Would you give again, exactly, the lines running from the line with "do incorrecto!" to the end of the data below, both included?

_____

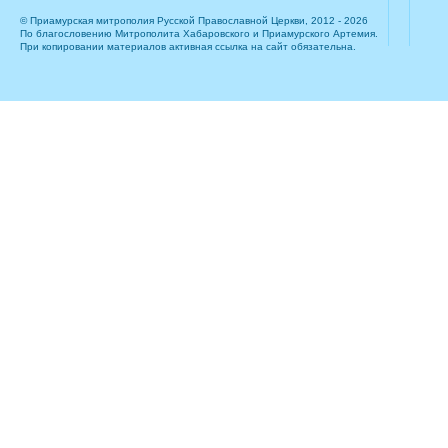
© Приамурская митрополия Русской Православной Церкви, 2012 - 2026
По благословению Митрополита Хабаровского и Приамурского Артемия.
При копировании материалов активная ссылка на сайт обязательна.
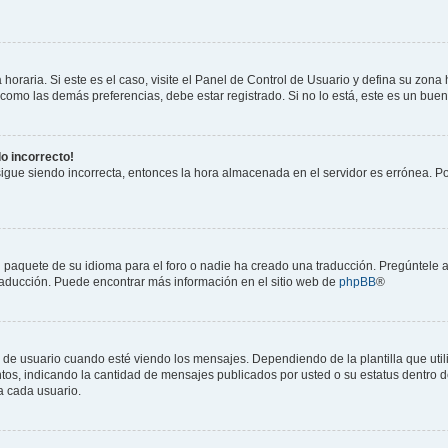
horaria. Si este es el caso, visite el Panel de Control de Usuario y defina su zona
 como las demás preferencias, debe estar registrado. Si no lo está, este es un bu
do incorrecto!
 sigue siendo incorrecta, entonces la hora almacenada en el servidor es errónea. P
 paquete de su idioma para el foro o nadie ha creado una traducción. Pregúntele a
 traducción. Puede encontrar más información en el sitio web de
phpBB
®
suario cuando esté viendo los mensajes. Dependiendo de la plantilla que utilice
ntos, indicando la cantidad de mensajes publicados por usted o su estatus dentro
a cada usuario.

_____

## Output of the task
do incorrecto!
 sigue siendo incorrecta, entonces la hora almacenada en el servidor es errónea. P
 paquete de su idioma para el foro o nadie ha creado una traducción. Pregúntele a
 traducción. Puede encontrar más información en el sitio web de
phpBB
®
suario cuando esté viendo los mensajes. Dependiendo de la plantilla que utilice
ntos, indicando la cantidad de mensajes publicados por usted o su estatus dentro
a cada usuario.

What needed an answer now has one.